■ **Written request**
Repeat every line of the listing below, word for word and in the same order.

■ **Task data**
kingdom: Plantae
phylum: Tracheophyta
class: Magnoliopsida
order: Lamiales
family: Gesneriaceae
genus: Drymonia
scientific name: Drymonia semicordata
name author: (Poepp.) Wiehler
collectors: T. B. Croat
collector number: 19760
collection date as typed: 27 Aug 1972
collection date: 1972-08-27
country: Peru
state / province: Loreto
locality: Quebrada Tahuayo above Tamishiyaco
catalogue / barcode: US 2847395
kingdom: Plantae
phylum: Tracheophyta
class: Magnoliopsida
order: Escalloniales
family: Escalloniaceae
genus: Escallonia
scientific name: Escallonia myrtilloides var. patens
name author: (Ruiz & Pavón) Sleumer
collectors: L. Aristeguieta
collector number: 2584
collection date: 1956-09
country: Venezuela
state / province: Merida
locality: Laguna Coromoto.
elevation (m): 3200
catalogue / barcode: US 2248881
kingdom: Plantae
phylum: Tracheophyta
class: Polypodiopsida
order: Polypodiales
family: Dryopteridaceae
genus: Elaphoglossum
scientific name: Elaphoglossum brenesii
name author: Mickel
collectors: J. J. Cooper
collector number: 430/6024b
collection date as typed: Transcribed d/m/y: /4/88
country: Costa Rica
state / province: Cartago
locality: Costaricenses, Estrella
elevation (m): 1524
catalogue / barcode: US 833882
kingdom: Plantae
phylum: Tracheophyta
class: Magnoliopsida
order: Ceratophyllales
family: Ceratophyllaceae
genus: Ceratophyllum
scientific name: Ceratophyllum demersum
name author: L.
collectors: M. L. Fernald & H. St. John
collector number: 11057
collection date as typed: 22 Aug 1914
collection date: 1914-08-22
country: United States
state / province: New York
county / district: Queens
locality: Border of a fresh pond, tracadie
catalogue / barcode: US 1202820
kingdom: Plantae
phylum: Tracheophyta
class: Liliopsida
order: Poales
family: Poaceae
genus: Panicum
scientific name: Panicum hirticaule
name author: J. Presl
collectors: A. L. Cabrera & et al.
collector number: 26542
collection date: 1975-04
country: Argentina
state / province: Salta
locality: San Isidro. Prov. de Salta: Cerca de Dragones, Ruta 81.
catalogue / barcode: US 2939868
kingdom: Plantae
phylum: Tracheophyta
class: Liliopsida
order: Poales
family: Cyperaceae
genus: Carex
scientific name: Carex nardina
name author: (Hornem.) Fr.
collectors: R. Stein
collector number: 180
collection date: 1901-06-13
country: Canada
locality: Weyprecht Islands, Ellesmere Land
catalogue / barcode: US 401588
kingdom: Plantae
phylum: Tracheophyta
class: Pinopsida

■ **Expected output**
kingdom: Plantae
phylum: Tracheophyta
class: Magnoliopsida
order: Lamiales
family: Gesneriaceae
genus: Drymonia
scientific name: Drymonia semicordata
name author: (Poepp.) Wiehler
collectors: T. B. Croat
collector number: 19760
collection date as typed: 27 Aug 1972
collection date: 1972-08-27
country: Peru
state / province: Loreto
locality: Quebrada Tahuayo above Tamishiyaco
catalogue / barcode: US 2847395
kingdom: Plantae
phylum: Tracheophyta
class: Magnoliopsida
order: Escalloniales
family: Escalloniaceae
genus: Escallonia
scientific name: Escallonia myrtilloides var. patens
name author: (Ruiz & Pavón) Sleumer
collectors: L. Aristeguieta
collector number: 2584
collection date: 1956-09
country: Venezuela
state / province: Merida
locality: Laguna Coromoto.
elevation (m): 3200
catalogue / barcode: US 2248881
kingdom: Plantae
phylum: Tracheophyta
class: Polypodiopsida
order: Polypodiales
family: Dryopteridaceae
genus: Elaphoglossum
scientific name: Elaphoglossum brenesii
name author: Mickel
collectors: J. J. Cooper
collector number: 430/6024b
collection date as typed: Transcribed d/m/y: /4/88
country: Costa Rica
state / province: Cartago
locality: Costaricenses, Estrella
elevation (m): 1524
catalogue / barcode: US 833882
kingdom: Plantae
phylum: Tracheophyta
class: Magnoliopsida
order: Ceratophyllales
family: Ceratophyllaceae
genus: Ceratophyllum
scientific name: Ceratophyllum demersum
name author: L.
collectors: M. L. Fernald & H. St. John
collector number: 11057
collection date as typed: 22 Aug 1914
collection date: 1914-08-22
country: United States
state / province: New York
county / district: Queens
locality: Border of a fresh pond, tracadie
catalogue / barcode: US 1202820
kingdom: Plantae
phylum: Tracheophyta
class: Liliopsida
order: Poales
family: Poaceae
genus: Panicum
scientific name: Panicum hirticaule
name author: J. Presl
collectors: A. L. Cabrera & et al.
collector number: 26542
collection date: 1975-04
country: Argentina
state / province: Salta
locality: San Isidro. Prov. de Salta: Cerca de Dragones, Ruta 81.
catalogue / barcode: US 2939868
kingdom: Plantae
phylum: Tracheophyta
class: Liliopsida
order: Poales
family: Cyperaceae
genus: Carex
scientific name: Carex nardina
name author: (Hornem.) Fr.
collectors: R. Stein
collector number: 180
collection date: 1901-06-13
country: Canada
locality: Weyprecht Islands, Ellesmere Land
catalogue / barcode: US 401588
kingdom: Plantae
phylum: Tracheophyta
class: Pinopsida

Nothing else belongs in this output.